*** Opening of RECORDS PROVIDED ***

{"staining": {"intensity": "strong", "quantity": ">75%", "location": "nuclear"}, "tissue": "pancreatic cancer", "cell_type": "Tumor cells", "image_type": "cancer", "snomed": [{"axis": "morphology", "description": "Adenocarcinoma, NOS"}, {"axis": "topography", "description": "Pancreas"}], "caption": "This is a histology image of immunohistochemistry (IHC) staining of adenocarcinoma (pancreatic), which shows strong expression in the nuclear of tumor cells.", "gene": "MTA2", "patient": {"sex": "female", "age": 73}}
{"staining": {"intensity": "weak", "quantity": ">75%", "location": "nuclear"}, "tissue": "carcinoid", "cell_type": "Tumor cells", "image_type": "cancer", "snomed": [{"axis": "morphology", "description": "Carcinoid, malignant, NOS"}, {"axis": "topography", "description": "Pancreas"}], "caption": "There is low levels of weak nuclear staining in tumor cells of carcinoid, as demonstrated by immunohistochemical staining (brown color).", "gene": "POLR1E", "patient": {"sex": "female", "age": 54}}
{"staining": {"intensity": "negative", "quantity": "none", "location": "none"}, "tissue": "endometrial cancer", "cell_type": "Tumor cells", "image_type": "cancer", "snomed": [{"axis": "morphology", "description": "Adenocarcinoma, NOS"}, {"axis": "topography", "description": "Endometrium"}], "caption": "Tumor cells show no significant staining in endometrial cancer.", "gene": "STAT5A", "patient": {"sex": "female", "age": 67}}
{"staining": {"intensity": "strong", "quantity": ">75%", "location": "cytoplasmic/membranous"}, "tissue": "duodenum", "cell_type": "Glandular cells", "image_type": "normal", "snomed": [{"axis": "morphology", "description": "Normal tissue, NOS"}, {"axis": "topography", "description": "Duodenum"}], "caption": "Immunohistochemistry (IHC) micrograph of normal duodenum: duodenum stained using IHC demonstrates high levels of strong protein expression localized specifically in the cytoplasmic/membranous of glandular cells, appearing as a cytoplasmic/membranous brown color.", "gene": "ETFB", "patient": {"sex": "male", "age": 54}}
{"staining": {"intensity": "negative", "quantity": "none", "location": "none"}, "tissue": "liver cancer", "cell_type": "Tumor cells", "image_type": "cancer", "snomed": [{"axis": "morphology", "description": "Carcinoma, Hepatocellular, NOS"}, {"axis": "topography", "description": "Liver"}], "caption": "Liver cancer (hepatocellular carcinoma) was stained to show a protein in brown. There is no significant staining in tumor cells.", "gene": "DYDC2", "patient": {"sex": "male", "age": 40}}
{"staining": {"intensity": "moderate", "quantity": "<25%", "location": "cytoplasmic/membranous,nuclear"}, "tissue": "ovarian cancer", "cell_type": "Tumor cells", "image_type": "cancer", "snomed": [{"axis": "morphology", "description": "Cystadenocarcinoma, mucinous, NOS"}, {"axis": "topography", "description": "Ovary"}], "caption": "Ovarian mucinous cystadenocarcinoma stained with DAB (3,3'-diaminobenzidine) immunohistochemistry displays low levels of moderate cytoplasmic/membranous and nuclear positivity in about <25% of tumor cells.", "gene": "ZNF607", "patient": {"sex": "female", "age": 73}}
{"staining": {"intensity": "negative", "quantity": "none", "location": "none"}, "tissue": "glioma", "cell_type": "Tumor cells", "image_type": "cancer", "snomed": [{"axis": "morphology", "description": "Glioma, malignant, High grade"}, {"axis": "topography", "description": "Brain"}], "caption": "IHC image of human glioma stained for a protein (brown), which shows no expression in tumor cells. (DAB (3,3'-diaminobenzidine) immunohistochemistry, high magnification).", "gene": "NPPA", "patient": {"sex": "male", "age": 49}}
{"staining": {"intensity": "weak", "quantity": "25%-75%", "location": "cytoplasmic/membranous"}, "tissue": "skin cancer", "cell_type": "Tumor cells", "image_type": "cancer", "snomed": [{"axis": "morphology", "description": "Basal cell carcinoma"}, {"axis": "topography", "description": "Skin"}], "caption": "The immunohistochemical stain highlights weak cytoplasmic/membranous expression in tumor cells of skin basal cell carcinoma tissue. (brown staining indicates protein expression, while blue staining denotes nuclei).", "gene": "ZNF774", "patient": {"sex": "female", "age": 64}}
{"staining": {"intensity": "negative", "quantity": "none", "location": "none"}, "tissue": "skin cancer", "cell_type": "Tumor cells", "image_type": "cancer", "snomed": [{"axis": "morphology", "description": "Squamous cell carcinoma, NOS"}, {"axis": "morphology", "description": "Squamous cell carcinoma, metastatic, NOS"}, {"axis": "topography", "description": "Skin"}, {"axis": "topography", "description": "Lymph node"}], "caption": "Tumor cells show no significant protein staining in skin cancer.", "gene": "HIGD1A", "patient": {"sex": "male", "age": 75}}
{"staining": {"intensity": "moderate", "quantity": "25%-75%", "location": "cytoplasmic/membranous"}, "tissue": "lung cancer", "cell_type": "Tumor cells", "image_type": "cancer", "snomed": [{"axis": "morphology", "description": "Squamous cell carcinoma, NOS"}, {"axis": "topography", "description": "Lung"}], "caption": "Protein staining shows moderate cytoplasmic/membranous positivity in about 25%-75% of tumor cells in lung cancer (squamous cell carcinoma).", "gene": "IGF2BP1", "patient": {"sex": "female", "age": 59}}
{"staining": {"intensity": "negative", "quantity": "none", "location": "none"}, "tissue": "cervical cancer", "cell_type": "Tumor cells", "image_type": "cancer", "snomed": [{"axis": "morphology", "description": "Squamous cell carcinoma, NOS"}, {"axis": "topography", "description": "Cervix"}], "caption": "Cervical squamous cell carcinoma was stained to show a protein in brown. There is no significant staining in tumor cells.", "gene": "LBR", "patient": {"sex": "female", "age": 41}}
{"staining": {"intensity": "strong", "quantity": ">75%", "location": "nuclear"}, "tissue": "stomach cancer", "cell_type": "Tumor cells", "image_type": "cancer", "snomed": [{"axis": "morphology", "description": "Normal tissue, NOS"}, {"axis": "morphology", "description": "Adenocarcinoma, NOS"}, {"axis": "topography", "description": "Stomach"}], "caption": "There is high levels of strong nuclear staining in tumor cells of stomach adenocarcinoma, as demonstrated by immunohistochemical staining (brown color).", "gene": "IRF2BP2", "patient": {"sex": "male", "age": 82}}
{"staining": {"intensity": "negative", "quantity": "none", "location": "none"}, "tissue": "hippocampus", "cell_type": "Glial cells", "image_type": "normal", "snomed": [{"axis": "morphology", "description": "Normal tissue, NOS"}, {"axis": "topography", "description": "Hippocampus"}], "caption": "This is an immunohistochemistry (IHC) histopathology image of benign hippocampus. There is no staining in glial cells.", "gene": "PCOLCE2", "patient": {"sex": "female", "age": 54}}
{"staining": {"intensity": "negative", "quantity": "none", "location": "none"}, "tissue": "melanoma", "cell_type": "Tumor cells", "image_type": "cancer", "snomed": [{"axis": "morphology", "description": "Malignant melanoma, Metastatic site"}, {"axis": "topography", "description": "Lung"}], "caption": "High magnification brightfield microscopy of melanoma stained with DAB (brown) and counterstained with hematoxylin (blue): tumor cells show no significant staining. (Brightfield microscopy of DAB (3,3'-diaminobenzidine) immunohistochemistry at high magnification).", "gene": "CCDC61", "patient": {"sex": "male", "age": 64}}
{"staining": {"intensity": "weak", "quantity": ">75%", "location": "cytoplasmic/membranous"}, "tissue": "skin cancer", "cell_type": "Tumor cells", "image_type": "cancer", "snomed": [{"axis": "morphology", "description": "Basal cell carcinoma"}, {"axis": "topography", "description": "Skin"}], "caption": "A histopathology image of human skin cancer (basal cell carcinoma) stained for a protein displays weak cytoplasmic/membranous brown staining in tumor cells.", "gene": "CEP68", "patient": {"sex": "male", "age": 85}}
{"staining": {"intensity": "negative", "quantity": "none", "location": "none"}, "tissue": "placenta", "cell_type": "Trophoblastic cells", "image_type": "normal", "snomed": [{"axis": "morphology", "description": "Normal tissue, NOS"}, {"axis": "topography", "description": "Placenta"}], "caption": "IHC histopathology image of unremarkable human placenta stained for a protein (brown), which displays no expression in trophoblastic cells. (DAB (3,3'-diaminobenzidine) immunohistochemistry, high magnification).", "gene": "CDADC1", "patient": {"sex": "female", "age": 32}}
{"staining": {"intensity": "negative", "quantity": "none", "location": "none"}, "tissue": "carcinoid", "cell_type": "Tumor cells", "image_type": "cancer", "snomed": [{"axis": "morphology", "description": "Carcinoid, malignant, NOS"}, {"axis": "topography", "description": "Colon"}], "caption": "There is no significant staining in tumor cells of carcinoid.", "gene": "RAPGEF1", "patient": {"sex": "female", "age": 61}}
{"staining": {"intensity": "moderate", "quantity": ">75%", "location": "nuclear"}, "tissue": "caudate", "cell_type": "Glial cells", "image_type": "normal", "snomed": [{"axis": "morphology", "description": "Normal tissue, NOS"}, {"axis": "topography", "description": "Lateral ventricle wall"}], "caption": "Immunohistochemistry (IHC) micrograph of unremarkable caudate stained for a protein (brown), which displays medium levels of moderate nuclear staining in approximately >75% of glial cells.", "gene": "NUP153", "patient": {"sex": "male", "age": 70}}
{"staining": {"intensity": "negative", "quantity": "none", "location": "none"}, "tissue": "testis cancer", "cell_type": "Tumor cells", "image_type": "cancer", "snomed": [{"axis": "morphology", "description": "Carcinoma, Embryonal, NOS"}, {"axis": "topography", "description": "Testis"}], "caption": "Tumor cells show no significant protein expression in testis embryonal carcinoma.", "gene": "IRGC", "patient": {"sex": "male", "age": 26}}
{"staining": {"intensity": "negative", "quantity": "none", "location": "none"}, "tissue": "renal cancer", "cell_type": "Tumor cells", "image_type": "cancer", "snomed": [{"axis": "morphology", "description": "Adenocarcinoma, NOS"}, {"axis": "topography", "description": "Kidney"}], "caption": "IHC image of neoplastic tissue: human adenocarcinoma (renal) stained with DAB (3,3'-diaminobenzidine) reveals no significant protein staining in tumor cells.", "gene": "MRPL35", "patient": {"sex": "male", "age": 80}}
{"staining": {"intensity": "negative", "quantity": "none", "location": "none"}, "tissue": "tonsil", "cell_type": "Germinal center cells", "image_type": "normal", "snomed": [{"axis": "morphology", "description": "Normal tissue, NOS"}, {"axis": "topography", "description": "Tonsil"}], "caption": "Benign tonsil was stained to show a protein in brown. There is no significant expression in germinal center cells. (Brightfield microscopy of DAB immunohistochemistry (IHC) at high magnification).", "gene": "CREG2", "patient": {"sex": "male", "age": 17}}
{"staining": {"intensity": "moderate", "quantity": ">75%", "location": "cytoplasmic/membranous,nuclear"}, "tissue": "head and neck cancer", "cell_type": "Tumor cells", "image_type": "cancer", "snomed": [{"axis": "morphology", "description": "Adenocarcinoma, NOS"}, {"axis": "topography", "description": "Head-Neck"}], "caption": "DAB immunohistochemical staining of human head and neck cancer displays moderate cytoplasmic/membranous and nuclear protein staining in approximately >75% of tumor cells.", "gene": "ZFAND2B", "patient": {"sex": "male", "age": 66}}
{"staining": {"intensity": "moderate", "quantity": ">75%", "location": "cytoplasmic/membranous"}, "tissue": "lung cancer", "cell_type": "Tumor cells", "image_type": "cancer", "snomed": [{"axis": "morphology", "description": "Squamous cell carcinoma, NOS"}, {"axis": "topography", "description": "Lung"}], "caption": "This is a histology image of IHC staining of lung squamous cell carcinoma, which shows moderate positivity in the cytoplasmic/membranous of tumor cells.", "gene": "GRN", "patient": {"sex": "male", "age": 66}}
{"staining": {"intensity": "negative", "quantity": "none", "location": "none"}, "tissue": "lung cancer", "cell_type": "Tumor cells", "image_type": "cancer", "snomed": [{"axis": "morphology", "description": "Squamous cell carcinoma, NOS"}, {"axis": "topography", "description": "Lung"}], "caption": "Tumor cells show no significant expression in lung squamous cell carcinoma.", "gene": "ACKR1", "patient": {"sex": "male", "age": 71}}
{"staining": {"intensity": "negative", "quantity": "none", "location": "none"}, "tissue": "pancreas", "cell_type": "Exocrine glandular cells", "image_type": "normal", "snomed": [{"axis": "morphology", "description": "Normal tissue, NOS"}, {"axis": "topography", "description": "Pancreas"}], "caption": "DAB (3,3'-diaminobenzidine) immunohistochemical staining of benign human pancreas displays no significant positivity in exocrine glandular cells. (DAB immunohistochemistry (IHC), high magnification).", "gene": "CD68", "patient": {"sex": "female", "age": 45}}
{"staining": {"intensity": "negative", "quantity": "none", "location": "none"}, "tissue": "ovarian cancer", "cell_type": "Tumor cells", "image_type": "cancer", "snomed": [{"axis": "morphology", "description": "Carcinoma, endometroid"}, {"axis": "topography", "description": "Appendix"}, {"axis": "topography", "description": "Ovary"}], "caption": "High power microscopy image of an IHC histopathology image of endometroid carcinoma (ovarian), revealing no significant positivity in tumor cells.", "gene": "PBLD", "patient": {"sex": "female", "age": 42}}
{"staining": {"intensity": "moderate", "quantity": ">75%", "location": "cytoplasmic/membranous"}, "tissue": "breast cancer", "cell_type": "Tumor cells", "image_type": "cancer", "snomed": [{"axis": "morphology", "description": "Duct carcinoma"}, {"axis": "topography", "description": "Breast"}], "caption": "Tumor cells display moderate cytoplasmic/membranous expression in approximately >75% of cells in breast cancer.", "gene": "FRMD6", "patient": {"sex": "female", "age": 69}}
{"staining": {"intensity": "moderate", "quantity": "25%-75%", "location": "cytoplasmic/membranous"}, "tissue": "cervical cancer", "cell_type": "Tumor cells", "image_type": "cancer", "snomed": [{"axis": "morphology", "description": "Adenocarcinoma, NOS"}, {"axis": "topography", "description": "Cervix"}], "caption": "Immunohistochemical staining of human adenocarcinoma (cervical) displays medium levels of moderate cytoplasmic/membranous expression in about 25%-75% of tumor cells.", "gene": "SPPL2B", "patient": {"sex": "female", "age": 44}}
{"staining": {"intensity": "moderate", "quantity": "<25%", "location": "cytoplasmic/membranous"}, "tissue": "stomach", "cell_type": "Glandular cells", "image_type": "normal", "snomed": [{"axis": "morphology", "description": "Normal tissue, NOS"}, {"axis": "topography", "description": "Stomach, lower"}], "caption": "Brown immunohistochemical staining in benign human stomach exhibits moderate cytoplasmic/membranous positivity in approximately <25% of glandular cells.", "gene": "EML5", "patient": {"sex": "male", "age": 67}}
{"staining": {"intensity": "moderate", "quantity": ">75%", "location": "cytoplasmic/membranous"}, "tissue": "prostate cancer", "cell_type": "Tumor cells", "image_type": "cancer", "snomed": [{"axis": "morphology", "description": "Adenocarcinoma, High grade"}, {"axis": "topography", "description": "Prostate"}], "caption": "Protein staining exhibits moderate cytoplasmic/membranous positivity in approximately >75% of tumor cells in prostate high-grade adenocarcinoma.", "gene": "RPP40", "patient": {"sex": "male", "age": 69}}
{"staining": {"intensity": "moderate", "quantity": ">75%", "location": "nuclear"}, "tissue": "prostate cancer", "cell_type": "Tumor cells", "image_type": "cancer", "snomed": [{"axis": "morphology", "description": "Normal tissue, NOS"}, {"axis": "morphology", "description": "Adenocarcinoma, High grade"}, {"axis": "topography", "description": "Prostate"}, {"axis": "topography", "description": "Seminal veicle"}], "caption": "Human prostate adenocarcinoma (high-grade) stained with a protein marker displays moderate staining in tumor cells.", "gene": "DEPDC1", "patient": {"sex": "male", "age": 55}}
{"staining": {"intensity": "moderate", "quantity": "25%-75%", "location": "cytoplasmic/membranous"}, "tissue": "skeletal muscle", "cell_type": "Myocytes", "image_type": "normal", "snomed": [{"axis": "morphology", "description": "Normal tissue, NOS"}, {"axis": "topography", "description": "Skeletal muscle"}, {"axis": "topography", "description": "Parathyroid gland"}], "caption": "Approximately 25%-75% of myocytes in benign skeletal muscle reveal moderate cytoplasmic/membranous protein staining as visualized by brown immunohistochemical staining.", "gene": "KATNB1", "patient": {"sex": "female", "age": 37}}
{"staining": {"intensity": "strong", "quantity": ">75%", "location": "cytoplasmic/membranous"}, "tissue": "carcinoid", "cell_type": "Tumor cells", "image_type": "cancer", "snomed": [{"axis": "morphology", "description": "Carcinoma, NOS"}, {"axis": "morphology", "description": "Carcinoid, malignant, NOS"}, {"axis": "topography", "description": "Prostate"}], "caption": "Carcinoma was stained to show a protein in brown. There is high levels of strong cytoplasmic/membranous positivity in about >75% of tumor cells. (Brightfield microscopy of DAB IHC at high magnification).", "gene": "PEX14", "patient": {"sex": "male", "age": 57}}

*** Close of RECORDS PROVIDED ***

**WHAT THE TASK REQUIRES**
Reproduce word for word the material above, starting with the line that has "magnification brightfield microscopy" and stopping after the line that has "of human skin".

**ANSWER SECTION**
{"staining": {"intensity": "negative", "quantity": "none", "location": "none"}, "tissue": "melanoma", "cell_type": "Tumor cells", "image_type": "cancer", "snomed": [{"axis": "morphology", "description": "Malignant melanoma, Metastatic site"}, {"axis": "topography", "description": "Lung"}], "caption": "High magnification brightfield microscopy of melanoma stained with DAB (brown) and counterstained with hematoxylin (blue): tumor cells show no significant staining. (Brightfield microscopy of DAB (3,3'-diaminobenzidine) immunohistochemistry at high magnification).", "gene": "CCDC61", "patient": {"sex": "male", "age": 64}}
{"staining": {"intensity": "weak", "quantity": ">75%", "location": "cytoplasmic/membranous"}, "tissue": "skin cancer", "cell_type": "Tumor cells", "image_type": "cancer", "snomed": [{"axis": "morphology", "description": "Basal cell carcinoma"}, {"axis": "topography", "description": "Skin"}], "caption": "A histopathology image of human skin cancer (basal cell carcinoma) stained for a protein displays weak cytoplasmic/membranous brown staining in tumor cells.", "gene": "CEP68", "patient": {"sex": "male", "age": 85}}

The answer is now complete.